Kalamar Oyununun baş kahramanı yeni boşanmış, annesiyle yaşayan kumar bağımlısı Gi Hun’un yüklü miktarda borcu var, zaman zaman yaşlı annesinden bile para çalmak zorunda kalıyor. Eski karısı da evlenmiş, Gi Hun’dan olan kızı ve eşiyle Amerika’ya taşınmak üzere. Annesi de ona “sen ne biçim babasın, çocuğuna sahip çıksana” diye baskı yapıyor. Mafyadan yediği ciddi bir dayak ertesinde metroda takım elbiseli bir adam ona bir oyun oynamayı teklif ediyor. Gi Hun kazanınca da vaad ettiği parayı veriyor. Ve de üzerinde üçgen, daire ve kare işaretleri olan bir kart veriyor, daha fazlasını oynamak için ara diye … Gi Hun bir süre sonra numarayı arayıp, söylenen yere gittiğinde bayıltılıp nerede olduğu bilinmeyen bir adaya götürülüyor. Koğuş gibi bir yerde, kendi gibi borca bulanmış, parasız pulsuz 455 kişiyle birlikte uyandıklarında, daha ne olduğunu anlamadan, çocukluklarında oynadıkları Yeşil Işık, Kırmızı Işık Oyunu oynayacakları, 5 seviye daha geçince de kazanacakları paranın artacağı söyleniyor. Oyunu oynamaya başlıyorlar. Dizinin en şaşırtıcı sahnesi kırmızı ışık yandığında hareket edip yanan oyuncunun makineli tüfekle vahşi bir şekilde elimine edilmesi. Böyle 254 oyuncu daha vurulup öldürüldüğünde olduğunuz yerde dehşet içinde doğrulup şöyle diyorsunuz:“Dizi şimdi başlıyor. Diğerleri nasıl ölecek acaba?”

◆ ◆ ◆ ◆ ◆ ◆ ◆

* Alıştırma yönergeleri:
**A.** Kalamar Oyunu üzerine yazılan metne göre, metrodaki takım elbiseli adamın Gi Hun'a verdiği kartın üzerinde hangi işaretler var?
**B.** Kalamar Oyunu üzerine yazılan metni son cümlesinden sonra devam ettirerek sürdürün.

◆ ◆ ◆ ◆ ◆ ◆ ◆

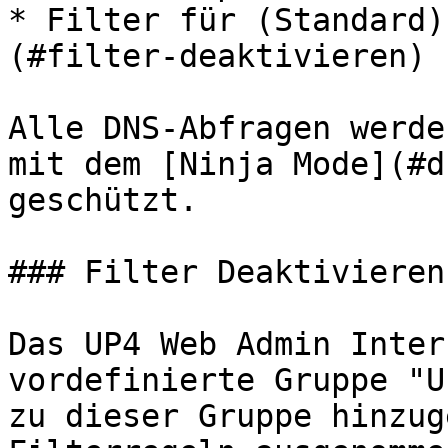
* Filter für (Standard)
(#filter-deaktivieren)

Alle DNS-Abfragen werde
mit dem [Ninja Mode](#d
geschützt.

### Filter Deaktivieren

Das UP4 Web Admin Inter
vordefinierte Gruppe "U
zu dieser Gruppe hinzug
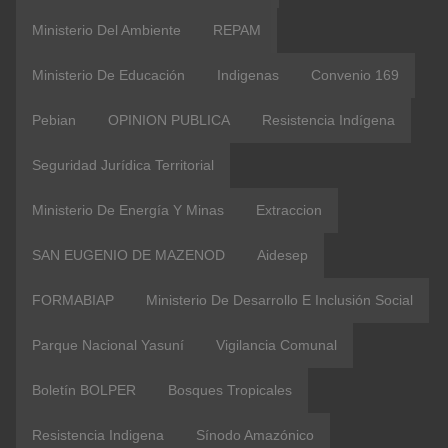
Ministerio Del Ambiente
REPAM
Ministerio De Educación
Indigenas
Convenio 169
Pebian
OPINION PUBLICA
Resistencia Indígena
Seguridad Jurídica Territorial
Ministerio De Energía Y Minas
Extraccion
SAN EUGENIO DE MAZENOD
Aidesep
FORMABIAP
Ministerio De Desarrollo E Inclusión Social
Parque Nacional Yasuní
Vigilancia Comunal
Boletín BOLPER
Bosques Tropicales
Resistencia Indigena
Sínodo Amazónico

◆ ◆ ◆ ◆ ◆ ◆ ◆

* Alıştırma cevapları:
**A.** Üçgen, daire ve kare işaretleri.

**B.**
Zaten bu merak duygusu ve herkesin içindeki vahşiliğe seslenen kanlı şiddet içeren basit çocuk oyunları en son seviye oyunu olan squid game’e (kalamar oyunu) kadar devam ediyor. Hem de yönetmenin bizi sanki bir vidyo oyunu izlermiş duygusuna kaptırdığı görsel tasarımlar eşliğinde. Daha sonra devreye hayatta kalma yarışını zevkü sefa içinde izleyen maskeli zenginler giriyor. Ve de kardeşinin peşine Cüneyt Arkınvari şekilde düşen bir polis memuru. Niye yalan söyleyeyim öykünün buraları hem basit hem demode. Ama Squid Game de aynı La Casa De Papel gibi dizi kimliği iyi oluşturulmuş bir görsel tasarım harikası olduğu için dizinin organ nakli gibi öyküye çok da hizmet etmeyen noktaları göze batmıyor.
Bu arada oyunda bir kural var, eğer oyuncuların çoğunluğu vazgeçmek isterse oyun fesh oluyor. İlk hata yapanın gerçekten öldüğü oyundan sonra haliyle oyunu feshetmek için oylama isteyenler oluyor. Sonucunda ölüm olan bir oyunda bile 100 kişi devam, 100 kişi fesh oyu veriyor. Aslında öykü çok basit. Ödül yaklaşık 40milyon Amerikan doları. 1 kişi kazanacak diğerleri ölecek. Neyseki dizide herkes aç gözlü değil. Ama tüm oyunu kurgulayan kişi insanlardan iyilik yapma adına umudunu kesmiş ve para için herşeyi yapabileceklerini düşünen bir bankacı. Aslında ona parasını emanet edenlerle, ondan borç alanların ne kadar vahşi ve aç gözlü olduklarını ortaya çıkarmaya çalışan birisi … son nefesini vermeden önce!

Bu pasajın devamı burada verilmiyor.